■ EXERCISE AIM: What lines of the listing include the string "González"? Show them all.

■ INFORMATION PROVIDED:
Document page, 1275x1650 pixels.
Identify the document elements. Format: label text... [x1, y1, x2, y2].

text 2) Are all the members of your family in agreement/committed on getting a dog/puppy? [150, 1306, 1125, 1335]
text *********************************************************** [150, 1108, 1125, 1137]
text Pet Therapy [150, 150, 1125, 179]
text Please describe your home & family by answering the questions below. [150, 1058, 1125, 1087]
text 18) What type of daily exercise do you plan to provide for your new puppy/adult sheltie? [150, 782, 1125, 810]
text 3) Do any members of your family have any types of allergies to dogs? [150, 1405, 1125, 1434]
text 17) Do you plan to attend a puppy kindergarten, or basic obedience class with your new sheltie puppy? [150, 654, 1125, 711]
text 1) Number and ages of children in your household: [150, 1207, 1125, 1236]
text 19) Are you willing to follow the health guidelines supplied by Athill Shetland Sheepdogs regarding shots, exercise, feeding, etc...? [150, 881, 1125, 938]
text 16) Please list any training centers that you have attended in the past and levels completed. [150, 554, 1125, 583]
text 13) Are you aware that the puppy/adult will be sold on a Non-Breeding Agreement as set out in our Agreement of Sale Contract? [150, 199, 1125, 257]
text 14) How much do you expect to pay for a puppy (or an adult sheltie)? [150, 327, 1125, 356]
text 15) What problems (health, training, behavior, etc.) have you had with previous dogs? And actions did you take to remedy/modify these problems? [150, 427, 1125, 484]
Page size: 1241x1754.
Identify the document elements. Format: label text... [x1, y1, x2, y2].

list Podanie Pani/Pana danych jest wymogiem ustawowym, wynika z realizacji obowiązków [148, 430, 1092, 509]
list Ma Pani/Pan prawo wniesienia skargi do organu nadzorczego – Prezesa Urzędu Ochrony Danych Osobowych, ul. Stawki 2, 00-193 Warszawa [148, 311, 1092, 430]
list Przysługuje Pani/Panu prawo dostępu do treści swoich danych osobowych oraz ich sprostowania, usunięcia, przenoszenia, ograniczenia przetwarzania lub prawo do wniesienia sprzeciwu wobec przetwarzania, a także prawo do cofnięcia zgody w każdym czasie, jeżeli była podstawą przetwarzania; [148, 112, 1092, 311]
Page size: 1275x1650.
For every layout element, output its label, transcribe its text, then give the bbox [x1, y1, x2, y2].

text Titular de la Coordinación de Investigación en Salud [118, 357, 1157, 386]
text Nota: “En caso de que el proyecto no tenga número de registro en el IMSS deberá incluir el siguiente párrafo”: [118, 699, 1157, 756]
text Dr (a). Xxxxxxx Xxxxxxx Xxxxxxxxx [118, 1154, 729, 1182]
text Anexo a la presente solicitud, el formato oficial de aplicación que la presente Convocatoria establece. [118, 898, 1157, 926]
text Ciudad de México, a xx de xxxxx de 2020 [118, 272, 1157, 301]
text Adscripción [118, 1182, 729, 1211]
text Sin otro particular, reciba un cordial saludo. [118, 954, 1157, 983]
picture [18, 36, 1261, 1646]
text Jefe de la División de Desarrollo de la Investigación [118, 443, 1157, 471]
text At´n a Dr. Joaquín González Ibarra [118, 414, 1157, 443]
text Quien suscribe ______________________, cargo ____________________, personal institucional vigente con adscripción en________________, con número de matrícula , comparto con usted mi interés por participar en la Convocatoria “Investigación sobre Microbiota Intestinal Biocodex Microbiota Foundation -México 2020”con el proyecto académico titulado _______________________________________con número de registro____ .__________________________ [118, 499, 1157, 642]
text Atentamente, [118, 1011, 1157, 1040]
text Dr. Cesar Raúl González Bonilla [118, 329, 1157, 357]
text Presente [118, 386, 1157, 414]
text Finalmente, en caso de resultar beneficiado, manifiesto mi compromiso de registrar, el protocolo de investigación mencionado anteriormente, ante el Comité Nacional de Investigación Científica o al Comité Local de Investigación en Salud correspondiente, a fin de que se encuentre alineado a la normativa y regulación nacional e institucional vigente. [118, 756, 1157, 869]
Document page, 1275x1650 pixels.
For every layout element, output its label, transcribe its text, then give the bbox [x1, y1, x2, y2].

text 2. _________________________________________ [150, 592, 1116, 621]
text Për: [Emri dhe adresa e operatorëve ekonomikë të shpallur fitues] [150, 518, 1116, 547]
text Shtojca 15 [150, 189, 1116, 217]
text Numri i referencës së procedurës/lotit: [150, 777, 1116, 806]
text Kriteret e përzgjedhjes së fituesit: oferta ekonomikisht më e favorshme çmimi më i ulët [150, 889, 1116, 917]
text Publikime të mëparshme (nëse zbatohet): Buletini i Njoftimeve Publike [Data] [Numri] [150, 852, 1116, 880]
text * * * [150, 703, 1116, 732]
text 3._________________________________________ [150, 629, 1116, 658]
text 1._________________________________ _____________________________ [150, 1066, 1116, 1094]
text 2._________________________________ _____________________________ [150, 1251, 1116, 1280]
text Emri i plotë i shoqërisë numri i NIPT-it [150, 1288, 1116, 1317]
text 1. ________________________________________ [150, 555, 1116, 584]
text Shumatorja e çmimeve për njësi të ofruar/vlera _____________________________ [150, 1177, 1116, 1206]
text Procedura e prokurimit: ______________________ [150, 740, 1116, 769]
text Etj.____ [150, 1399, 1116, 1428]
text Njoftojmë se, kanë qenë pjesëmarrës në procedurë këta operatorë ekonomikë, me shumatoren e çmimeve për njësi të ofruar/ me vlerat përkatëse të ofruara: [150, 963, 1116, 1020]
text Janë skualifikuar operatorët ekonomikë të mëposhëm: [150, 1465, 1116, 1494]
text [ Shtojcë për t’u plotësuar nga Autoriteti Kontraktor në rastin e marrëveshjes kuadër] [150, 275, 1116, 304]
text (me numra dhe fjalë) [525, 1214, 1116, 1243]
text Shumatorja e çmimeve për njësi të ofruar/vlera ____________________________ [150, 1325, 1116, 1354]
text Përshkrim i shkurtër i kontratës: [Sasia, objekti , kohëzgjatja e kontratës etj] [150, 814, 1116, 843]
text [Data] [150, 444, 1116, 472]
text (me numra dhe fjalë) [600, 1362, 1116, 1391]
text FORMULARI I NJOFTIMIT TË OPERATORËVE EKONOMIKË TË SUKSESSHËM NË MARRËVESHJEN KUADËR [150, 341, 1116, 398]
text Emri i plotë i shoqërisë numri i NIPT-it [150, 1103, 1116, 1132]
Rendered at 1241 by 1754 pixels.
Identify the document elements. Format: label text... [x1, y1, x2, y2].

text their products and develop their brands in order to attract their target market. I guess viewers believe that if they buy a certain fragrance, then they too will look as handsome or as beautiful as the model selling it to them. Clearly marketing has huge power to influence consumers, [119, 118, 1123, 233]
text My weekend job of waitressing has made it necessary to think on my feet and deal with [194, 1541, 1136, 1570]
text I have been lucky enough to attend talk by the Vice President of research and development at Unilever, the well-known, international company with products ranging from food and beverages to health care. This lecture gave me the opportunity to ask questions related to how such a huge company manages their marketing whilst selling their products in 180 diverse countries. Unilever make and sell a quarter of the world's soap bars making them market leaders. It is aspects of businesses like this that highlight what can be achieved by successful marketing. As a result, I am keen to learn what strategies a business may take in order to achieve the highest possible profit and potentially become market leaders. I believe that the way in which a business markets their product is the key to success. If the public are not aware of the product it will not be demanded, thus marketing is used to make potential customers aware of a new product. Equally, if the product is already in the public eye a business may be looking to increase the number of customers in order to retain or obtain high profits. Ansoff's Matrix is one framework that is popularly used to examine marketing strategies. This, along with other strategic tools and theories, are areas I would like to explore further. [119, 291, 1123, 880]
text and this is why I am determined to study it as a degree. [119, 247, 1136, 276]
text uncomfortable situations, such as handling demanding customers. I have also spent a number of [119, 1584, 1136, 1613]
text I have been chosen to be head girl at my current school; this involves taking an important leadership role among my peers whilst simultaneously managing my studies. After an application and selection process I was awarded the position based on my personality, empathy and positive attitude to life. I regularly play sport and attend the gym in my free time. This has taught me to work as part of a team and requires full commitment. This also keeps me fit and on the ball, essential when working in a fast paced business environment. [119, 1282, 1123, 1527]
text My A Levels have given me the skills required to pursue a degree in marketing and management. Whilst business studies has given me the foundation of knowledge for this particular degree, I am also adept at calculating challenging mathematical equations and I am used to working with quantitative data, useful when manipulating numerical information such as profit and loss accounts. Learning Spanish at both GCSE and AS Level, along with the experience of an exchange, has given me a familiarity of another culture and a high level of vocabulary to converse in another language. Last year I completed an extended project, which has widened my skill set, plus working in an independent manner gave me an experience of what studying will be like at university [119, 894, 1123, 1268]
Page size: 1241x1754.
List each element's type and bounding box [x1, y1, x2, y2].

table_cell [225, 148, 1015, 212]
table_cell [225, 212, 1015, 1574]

■ SOLUTION TO THIS EXERCISE:
text At´n a Dr. Joaquín González Ibarra [118, 414, 1157, 443]
text Dr. Cesar Raúl González Bonilla [118, 329, 1157, 357]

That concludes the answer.